The two claimant brothers were former relevant children for the purposes of sections 23B and 23C of the Children Act 1989 i.e. they were over eighteen and (a) had been looked after by the local authority up until their 18th birthday or (b) they had been looked after by the local authority for a prescribed period when they were 16 and/or 17. They wanted to go to university, but were ineligible for student loans because they were not British citizens (although they had discretionary leave to remain in the UK). They asked the local authority to assist under section 23C of the Children Act 1989, which included provision that the local authority had a duty to give them assistance by making a grant to enable them to meet expenses connected to their education, to the extent that their educational needs required it.

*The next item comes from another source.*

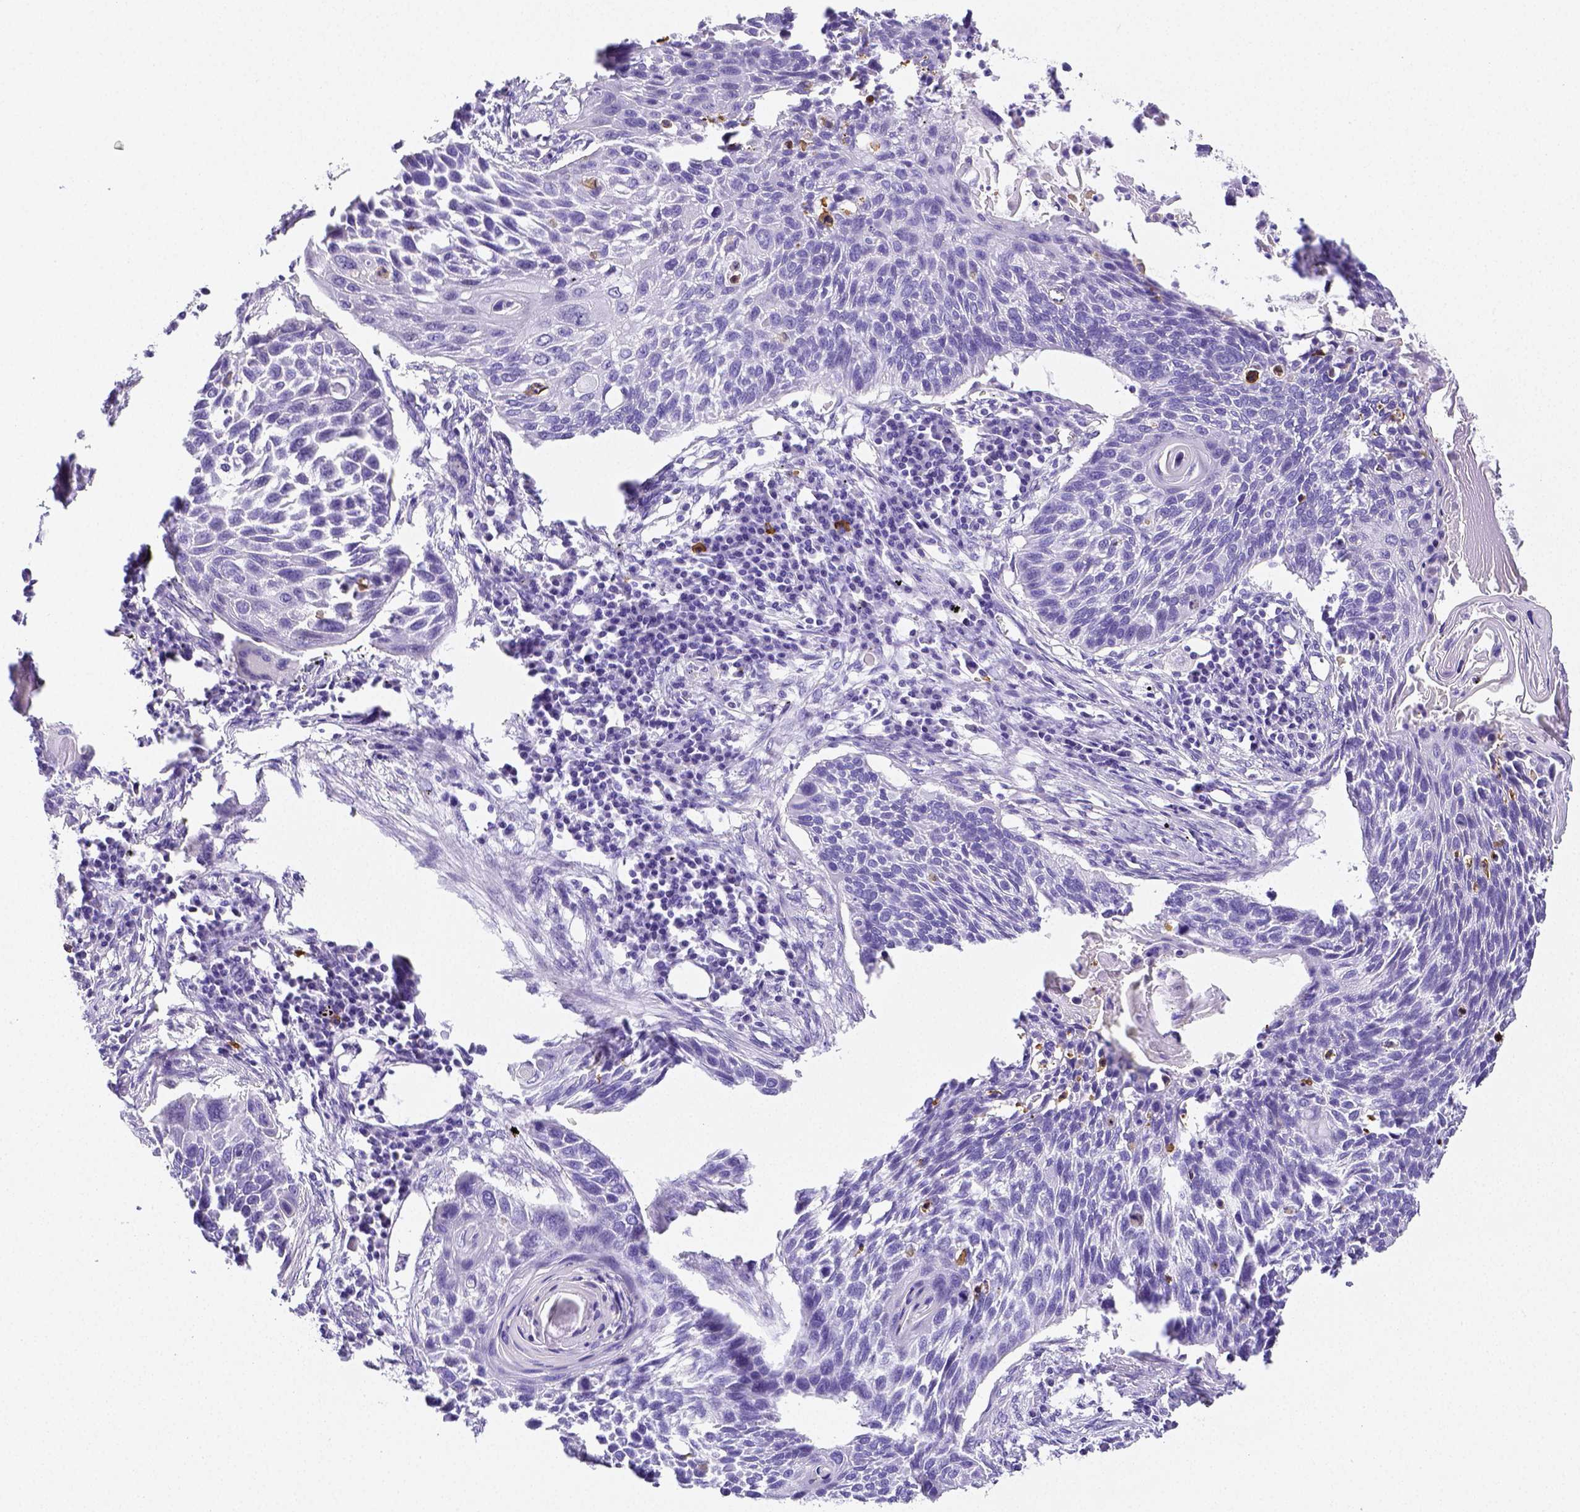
{"staining": {"intensity": "negative", "quantity": "none", "location": "none"}, "tissue": "lung cancer", "cell_type": "Tumor cells", "image_type": "cancer", "snomed": [{"axis": "morphology", "description": "Squamous cell carcinoma, NOS"}, {"axis": "topography", "description": "Lung"}], "caption": "The immunohistochemistry image has no significant staining in tumor cells of lung cancer tissue.", "gene": "ARHGAP36", "patient": {"sex": "male", "age": 78}}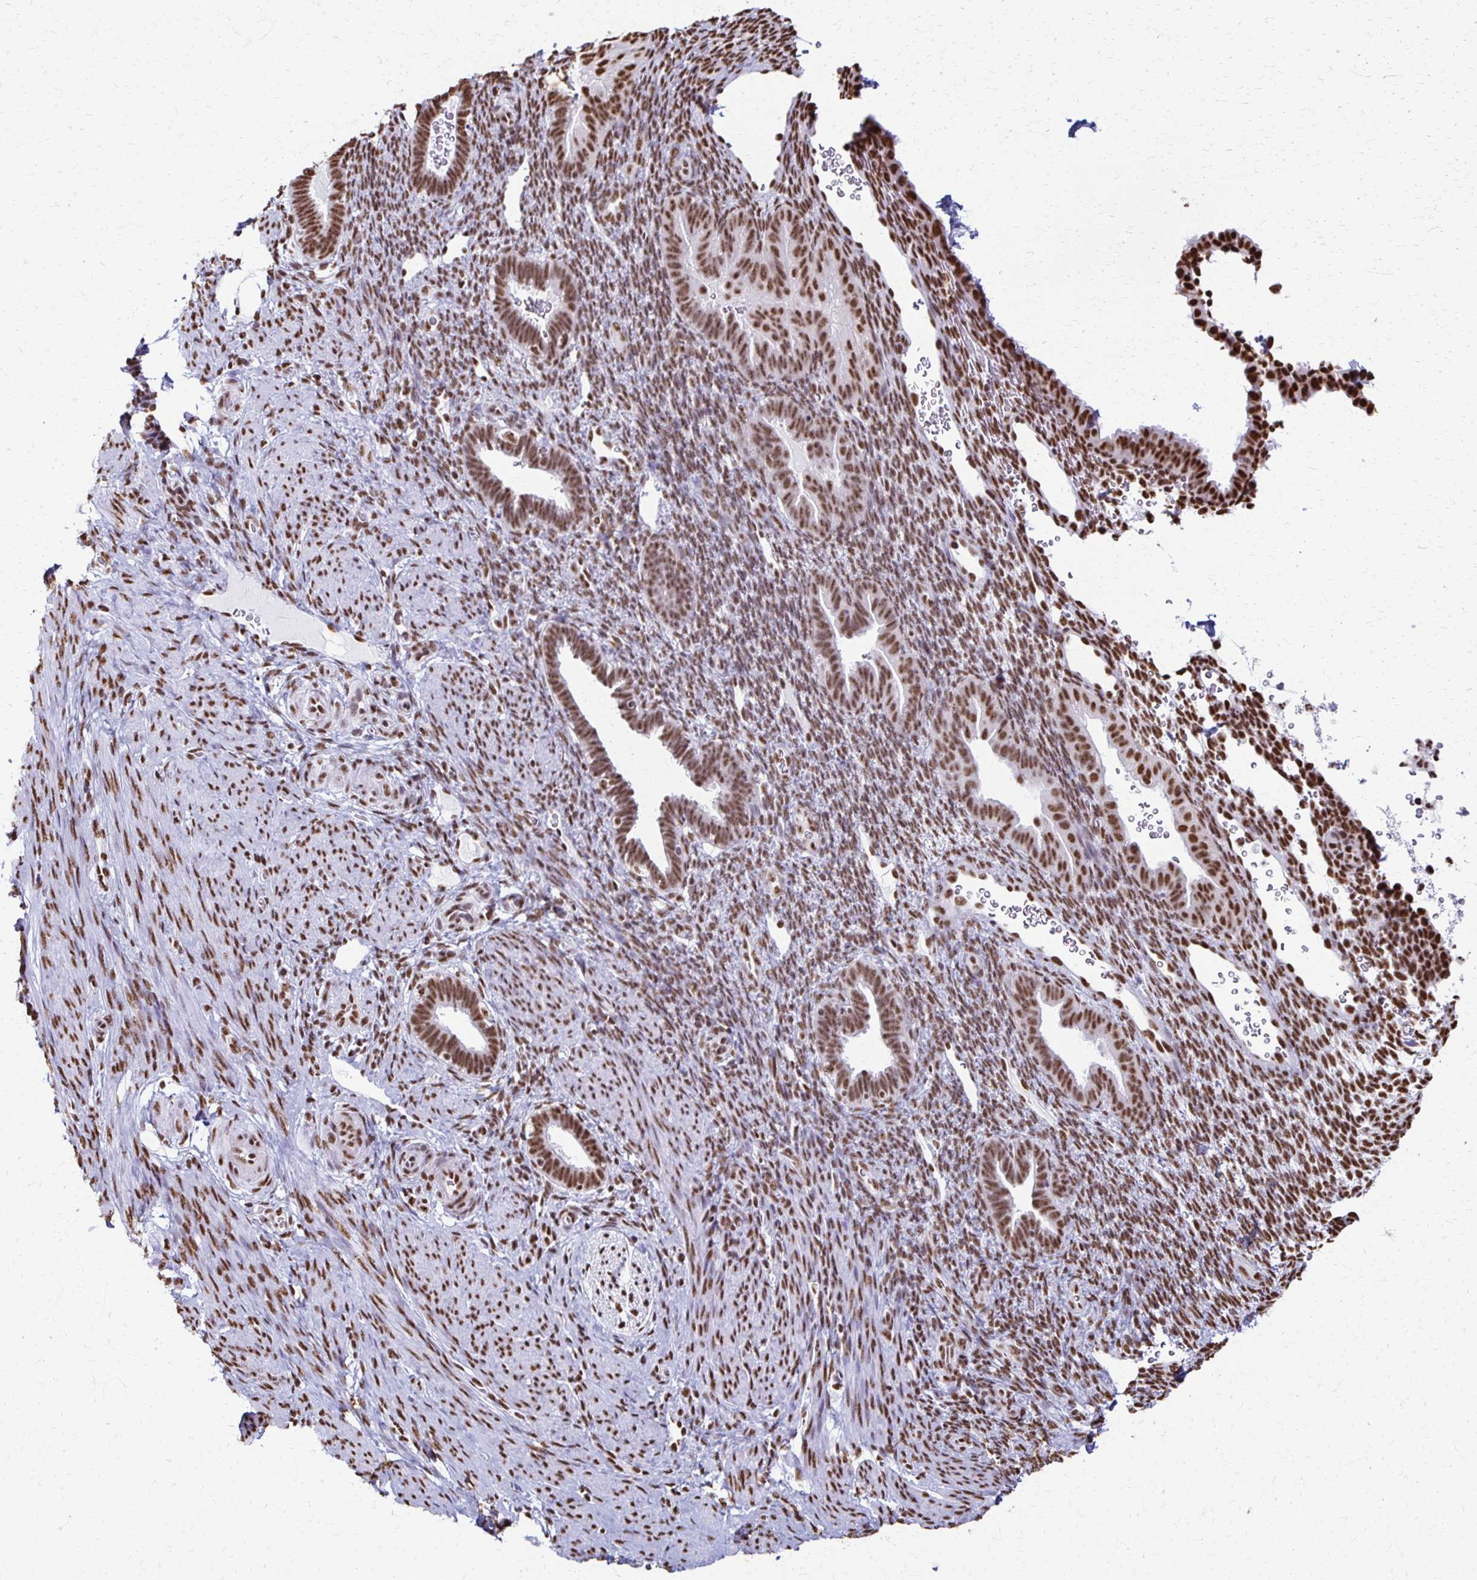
{"staining": {"intensity": "moderate", "quantity": ">75%", "location": "nuclear"}, "tissue": "endometrium", "cell_type": "Cells in endometrial stroma", "image_type": "normal", "snomed": [{"axis": "morphology", "description": "Normal tissue, NOS"}, {"axis": "topography", "description": "Endometrium"}], "caption": "Immunohistochemistry (IHC) of normal endometrium reveals medium levels of moderate nuclear expression in approximately >75% of cells in endometrial stroma. The staining is performed using DAB brown chromogen to label protein expression. The nuclei are counter-stained blue using hematoxylin.", "gene": "NONO", "patient": {"sex": "female", "age": 34}}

The local authority refused to assist the brothers, arguing that it had a discretion to assist but that, in any event, it only had a power to assist with expenses connected with education and this did not include a student loan. The Court rejected both of these arguments.
Mr Timothy Straker QC held that there was a duty on the local authority to make a grant to the extent that a former relevant child’s educational needs required it. Further, that grant could include tuition fees; a principal expense associated with education was the cost of tuition. The judge also rejected an argument that it was relevant that the local authority had limited resources. Having allowed the claim, he refused to make a mandatory order requiring the local authority to make a grant to the brothers. Instead, the decision was quashed and a fresh decision is to be made in light of the judgment, with the local authority deciding whether or not the brothers’ educational needs require the grant.
The judgment is not available as yet.
July 19th, 2011 by Rachel Kamm
Michael Gove has made a statement today covering a number of education funding topics. There are various decisions, one ‘minded to’ decision and three consultation exercises.
First, the decisions. On schools capital, there will be £500 million to help local authorities provide extra school places to meet the extra pressures caused by increased birth rates. It is announced that there will also be a new (privately financed) school rebuilding programme, targeting those schools in the worst condition; applications can be submitted in October. School building regulations will be pared down significantly with the intention of cutting both costs and red tape. The Government has said that it will carry out a condition survey of all school buildings so that funding can be better targeted and that it will also improve the design of schools to achieve better buildings and better value.
The ‘almost a decision’ is that “The Government is minded not to fund the [Building Schools for the Future] projects which were the subject of a judicial review earlier this year, subject to further representations from the authorities involved“.
The three consultation exercises are on:
1. The recommendations of Sebastian James’s review on school building – the recommendations will be broadly accepted subject to consultation on the details and implementation;
2. Proposals for a new, fairer and more transparent school funding system – the current funding scheme for maintained schools will continue in 2012-13; and
3. On LACSEG academy funding – the webpage for the consultation paper states that “The Secretary of State for Education, in consultation with the Secretary of State for Communities and Local Government, has agreed to reconsider the appropriate reduction to local authority funding to be made to reflect the transfer of central services from local authorities to academies and Free Schools. This consideration will apply to the transfers for both the 2011-12 and 2012-13 financial years. We want to ensure that academies and local authorities are funded fairly and we welcome the opportunity to seek views on this reconsideration from local authorities, the Local Government Association and London Councils.”
The accompanying letter to local authorities explains that there will also be an open consultation on the 16-19 funding formula and methodology in the coming months.